Source extract »
-*-

Helping Small and Medium Businesses Achieve Their Full Marketing Potential | Digital Marketing Expert

Keyword Research For PPC: Tools and Strategies for Success

Pay-per-click advertising can bring results fast, but there’s an important downside to it. If you don’t configure your paid campaign correctly, it will be shown to the wrong audience and become a money sink.

This is why keyword research for PPC is so important. It allows you to understand how users look for products and services similar to yours, choose the right keywords, and optimise your campaign.

Another important part of PPC optimisation is understanding your audience in general and choosing the right demographics for the campaign, but that begs a separate article.

In this one, you’ll learn all about choosing keywords for PPC.

What Is Keyword Research For PPC?

On social media platforms, paid ads are served to specific audiences in different places on the site. With Google search ads, your ads are shown for specific keywords.

This is where PPC and SEO share some similarities, as the choice of search terms directly impacts the cost of your ad campaign and how effective it is. That’s why keyword research for PPC campaigns is crucial.

-*-

Excerpted data »
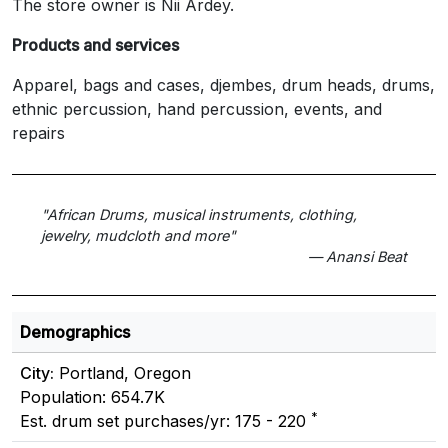
The store owner is Nii Ardey.
Products and services
Apparel, bags and cases, djembes, drum heads, drums,
ethnic percussion, hand percussion, events, and
repairs
"African Drums, musical instruments, clothing,
jewelry, mudcloth and more"
— Anansi Beat
Demographics
City:
Portland, Oregon
Population: 654.7K
*
Est. drum set purchases/yr: 175 - 220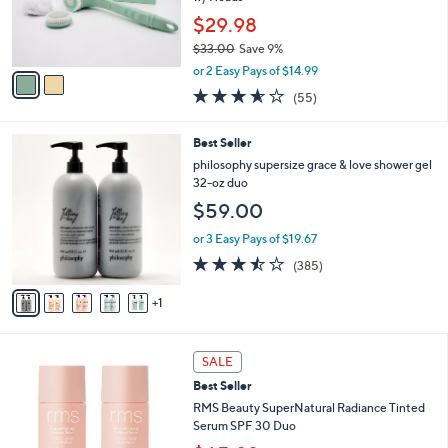
e
r
$29.98
s
$33.00
Save 9%
A
,
v
or 2 Easy Pays of $14.99
w
a
3.6
55
(55)
a
i
of
Reviews
s
l
5
,
a
6
Best Seller
Stars
$
b
C
philosophy supersize grace & love shower gel
3
l
o
32-oz duo
3
e
l
$59.00
.
o
0
r
or 3 Easy Pays of $19.67
0
s
3.4
385
(385)
A
of
Reviews
v
5
1
a
Stars
i
l
3
a
SALE
C
b
Best Seller
o
l
l
RMS Beauty SuperNatural Radiance Tinted
e
o
Serum SPF 30 Duo
r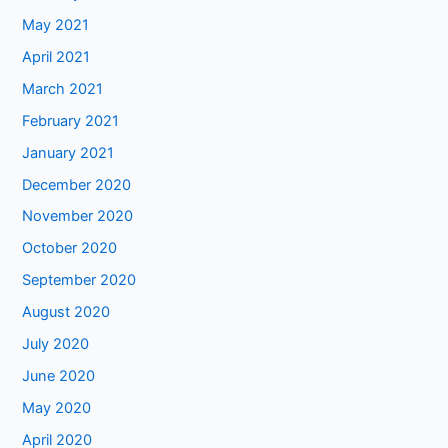
May 2021
April 2021
March 2021
February 2021
January 2021
December 2020
November 2020
October 2020
September 2020
August 2020
July 2020
June 2020
May 2020
April 2020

-*-

About this task » Transcribe the PPC keyword research article from "What Is Keyword" to "for specific keywords.".

Answer to the problem »
What Is Keyword Research For PPC?

On social media platforms, paid ads are served to specific audiences in different places on the site. With Google search ads, your ads are shown for specific keywords.